(Task inputs begins)

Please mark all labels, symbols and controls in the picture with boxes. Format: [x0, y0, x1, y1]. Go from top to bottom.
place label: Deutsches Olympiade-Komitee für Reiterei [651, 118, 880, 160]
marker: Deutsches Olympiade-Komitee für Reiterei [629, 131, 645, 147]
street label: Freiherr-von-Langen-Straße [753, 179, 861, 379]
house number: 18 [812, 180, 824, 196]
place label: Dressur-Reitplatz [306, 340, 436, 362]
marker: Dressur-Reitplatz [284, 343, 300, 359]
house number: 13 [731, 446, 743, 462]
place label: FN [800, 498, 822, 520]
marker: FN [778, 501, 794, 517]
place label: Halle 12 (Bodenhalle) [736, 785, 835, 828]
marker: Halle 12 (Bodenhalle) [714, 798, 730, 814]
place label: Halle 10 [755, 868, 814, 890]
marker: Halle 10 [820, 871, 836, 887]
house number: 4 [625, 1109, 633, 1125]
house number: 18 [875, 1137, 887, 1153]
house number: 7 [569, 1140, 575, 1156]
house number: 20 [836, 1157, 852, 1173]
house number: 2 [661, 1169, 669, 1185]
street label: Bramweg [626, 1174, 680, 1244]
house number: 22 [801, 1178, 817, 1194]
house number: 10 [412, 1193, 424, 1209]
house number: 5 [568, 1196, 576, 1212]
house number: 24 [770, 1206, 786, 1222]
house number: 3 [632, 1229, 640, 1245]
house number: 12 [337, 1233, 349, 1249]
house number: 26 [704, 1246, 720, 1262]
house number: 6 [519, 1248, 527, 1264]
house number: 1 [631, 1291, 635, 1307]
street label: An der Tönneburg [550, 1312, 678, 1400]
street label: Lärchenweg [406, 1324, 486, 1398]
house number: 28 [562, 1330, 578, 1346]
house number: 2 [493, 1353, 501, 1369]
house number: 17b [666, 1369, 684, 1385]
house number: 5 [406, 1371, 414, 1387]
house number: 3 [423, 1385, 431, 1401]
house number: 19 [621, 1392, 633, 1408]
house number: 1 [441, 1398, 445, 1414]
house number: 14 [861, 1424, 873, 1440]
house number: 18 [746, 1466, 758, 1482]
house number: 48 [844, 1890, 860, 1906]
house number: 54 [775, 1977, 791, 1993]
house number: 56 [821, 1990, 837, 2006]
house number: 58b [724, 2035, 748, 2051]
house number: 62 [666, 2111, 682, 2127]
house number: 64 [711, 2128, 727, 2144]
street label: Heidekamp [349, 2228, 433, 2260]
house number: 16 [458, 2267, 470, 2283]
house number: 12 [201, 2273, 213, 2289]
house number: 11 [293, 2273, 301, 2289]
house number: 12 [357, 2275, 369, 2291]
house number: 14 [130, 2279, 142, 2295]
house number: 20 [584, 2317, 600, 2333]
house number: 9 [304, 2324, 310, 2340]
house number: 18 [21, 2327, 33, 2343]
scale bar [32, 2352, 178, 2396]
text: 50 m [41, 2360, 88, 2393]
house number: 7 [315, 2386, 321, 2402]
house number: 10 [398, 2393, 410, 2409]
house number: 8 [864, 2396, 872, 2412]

(Task inputs ends)

- Action item
Copy the full listing verbatim.

- Answer section
Please mark all labels, symbols and controls in the picture with boxes. Format: [x0, y0, x1, y1]. Go from top to bottom.
place label: Deutsches Olympiade-Komitee für Reiterei [651, 118, 880, 160]
marker: Deutsches Olympiade-Komitee für Reiterei [629, 131, 645, 147]
street label: Freiherr-von-Langen-Straße [753, 179, 861, 379]
house number: 18 [812, 180, 824, 196]
place label: Dressur-Reitplatz [306, 340, 436, 362]
marker: Dressur-Reitplatz [284, 343, 300, 359]
house number: 13 [731, 446, 743, 462]
place label: FN [800, 498, 822, 520]
marker: FN [778, 501, 794, 517]
place label: Halle 12 (Bodenhalle) [736, 785, 835, 828]
marker: Halle 12 (Bodenhalle) [714, 798, 730, 814]
place label: Halle 10 [755, 868, 814, 890]
marker: Halle 10 [820, 871, 836, 887]
house number: 4 [625, 1109, 633, 1125]
house number: 18 [875, 1137, 887, 1153]
house number: 7 [569, 1140, 575, 1156]
house number: 20 [836, 1157, 852, 1173]
house number: 2 [661, 1169, 669, 1185]
street label: Bramweg [626, 1174, 680, 1244]
house number: 22 [801, 1178, 817, 1194]
house number: 10 [412, 1193, 424, 1209]
house number: 5 [568, 1196, 576, 1212]
house number: 24 [770, 1206, 786, 1222]
house number: 3 [632, 1229, 640, 1245]
house number: 12 [337, 1233, 349, 1249]
house number: 26 [704, 1246, 720, 1262]
house number: 6 [519, 1248, 527, 1264]
house number: 1 [631, 1291, 635, 1307]
street label: An der Tönneburg [550, 1312, 678, 1400]
street label: Lärchenweg [406, 1324, 486, 1398]
house number: 28 [562, 1330, 578, 1346]
house number: 2 [493, 1353, 501, 1369]
house number: 17b [666, 1369, 684, 1385]
house number: 5 [406, 1371, 414, 1387]
house number: 3 [423, 1385, 431, 1401]
house number: 19 [621, 1392, 633, 1408]
house number: 1 [441, 1398, 445, 1414]
house number: 14 [861, 1424, 873, 1440]
house number: 18 [746, 1466, 758, 1482]
house number: 48 [844, 1890, 860, 1906]
house number: 54 [775, 1977, 791, 1993]
house number: 56 [821, 1990, 837, 2006]
house number: 58b [724, 2035, 748, 2051]
house number: 62 [666, 2111, 682, 2127]
house number: 64 [711, 2128, 727, 2144]
street label: Heidekamp [349, 2228, 433, 2260]
house number: 16 [458, 2267, 470, 2283]
house number: 12 [201, 2273, 213, 2289]
house number: 11 [293, 2273, 301, 2289]
house number: 12 [357, 2275, 369, 2291]
house number: 14 [130, 2279, 142, 2295]
house number: 20 [584, 2317, 600, 2333]
house number: 9 [304, 2324, 310, 2340]
house number: 18 [21, 2327, 33, 2343]
scale bar [32, 2352, 178, 2396]
text: 50 m [41, 2360, 88, 2393]
house number: 7 [315, 2386, 321, 2402]
house number: 10 [398, 2393, 410, 2409]
house number: 8 [864, 2396, 872, 2412]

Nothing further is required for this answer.